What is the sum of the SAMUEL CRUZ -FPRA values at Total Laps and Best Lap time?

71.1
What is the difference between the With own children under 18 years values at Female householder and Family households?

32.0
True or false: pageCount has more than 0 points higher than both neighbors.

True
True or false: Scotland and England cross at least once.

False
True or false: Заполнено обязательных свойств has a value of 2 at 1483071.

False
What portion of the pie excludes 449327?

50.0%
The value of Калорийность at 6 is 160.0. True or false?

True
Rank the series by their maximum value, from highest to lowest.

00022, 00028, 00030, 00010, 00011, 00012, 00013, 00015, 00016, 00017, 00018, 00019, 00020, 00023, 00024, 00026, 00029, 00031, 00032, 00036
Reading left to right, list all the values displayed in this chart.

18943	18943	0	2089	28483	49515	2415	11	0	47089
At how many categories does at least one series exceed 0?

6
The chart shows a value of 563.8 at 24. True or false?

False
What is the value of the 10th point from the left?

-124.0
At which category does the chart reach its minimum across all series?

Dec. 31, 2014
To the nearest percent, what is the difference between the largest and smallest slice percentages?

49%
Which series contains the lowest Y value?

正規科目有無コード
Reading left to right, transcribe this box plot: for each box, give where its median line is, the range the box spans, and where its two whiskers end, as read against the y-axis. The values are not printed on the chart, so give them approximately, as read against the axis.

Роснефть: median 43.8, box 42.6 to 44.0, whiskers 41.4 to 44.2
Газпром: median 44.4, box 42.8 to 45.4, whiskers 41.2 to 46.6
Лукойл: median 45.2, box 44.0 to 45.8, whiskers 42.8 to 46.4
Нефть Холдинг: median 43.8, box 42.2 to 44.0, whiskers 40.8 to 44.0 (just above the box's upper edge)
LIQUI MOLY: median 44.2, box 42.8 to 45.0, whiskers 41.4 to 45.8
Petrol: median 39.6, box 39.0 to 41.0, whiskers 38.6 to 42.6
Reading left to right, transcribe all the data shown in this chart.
__________
■ **DIRECTIVE**: Pick out every line above that contains the word "True", and copy each one in full.

■ **SOLUTION FOR THIS PROBLEM**:
True or false: pageCount has more than 0 points higher than both neighbors.
True
True or false: Scotland and England cross at least once.
True or false: Заполнено обязательных свойств has a value of 2 at 1483071.
The value of Калорийность at 6 is 160.0. True or false?
True
The chart shows a value of 563.8 at 24. True or false?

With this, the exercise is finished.